## GIVEN ENTRIES:
____
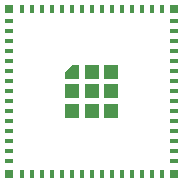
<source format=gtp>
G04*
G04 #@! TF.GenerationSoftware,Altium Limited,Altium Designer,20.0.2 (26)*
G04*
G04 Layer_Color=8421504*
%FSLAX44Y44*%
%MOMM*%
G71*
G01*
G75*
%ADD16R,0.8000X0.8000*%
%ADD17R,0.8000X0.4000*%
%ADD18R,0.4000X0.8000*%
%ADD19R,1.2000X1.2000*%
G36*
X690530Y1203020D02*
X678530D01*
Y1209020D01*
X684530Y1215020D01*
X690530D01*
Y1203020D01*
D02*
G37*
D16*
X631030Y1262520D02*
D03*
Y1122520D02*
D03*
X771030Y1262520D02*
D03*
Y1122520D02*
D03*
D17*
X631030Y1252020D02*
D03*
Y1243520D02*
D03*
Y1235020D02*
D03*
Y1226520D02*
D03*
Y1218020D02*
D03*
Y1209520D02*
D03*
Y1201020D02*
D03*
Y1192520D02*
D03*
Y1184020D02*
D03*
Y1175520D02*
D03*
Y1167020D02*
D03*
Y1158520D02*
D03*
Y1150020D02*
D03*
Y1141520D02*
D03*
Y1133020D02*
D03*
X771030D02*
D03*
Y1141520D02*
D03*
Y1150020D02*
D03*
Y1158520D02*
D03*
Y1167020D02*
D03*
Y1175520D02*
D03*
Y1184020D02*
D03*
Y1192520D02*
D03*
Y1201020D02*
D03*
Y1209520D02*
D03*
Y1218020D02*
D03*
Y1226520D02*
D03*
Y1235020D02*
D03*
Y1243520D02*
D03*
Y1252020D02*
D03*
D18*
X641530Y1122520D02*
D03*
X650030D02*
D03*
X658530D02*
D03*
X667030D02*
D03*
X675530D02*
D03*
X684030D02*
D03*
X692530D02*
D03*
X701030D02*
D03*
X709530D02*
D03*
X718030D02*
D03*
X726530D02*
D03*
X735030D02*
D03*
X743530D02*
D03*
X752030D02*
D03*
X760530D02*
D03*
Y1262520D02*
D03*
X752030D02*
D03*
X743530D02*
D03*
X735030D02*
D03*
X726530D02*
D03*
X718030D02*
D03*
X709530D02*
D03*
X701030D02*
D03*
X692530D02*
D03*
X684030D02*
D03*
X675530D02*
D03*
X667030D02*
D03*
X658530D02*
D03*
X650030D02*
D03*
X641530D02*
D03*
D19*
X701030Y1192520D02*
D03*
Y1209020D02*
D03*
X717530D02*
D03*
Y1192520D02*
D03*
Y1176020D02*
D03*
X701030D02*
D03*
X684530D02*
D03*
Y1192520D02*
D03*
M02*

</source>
____
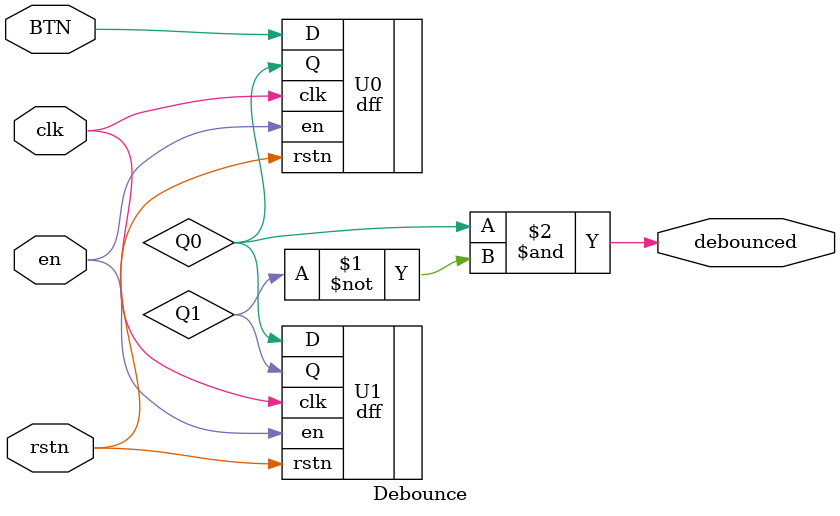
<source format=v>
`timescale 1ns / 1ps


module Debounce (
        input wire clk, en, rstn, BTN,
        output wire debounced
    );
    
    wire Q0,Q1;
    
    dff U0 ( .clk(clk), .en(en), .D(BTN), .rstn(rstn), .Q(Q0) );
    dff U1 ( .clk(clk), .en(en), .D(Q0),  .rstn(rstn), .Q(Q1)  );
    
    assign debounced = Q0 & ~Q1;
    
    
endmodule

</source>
____
## INSTRUCTION:
Look over the entries for "debounced", then copy every line that includes that string.

## YOUR RESPONSE:
        output wire debounced
    assign debounced = Q0 & ~Q1;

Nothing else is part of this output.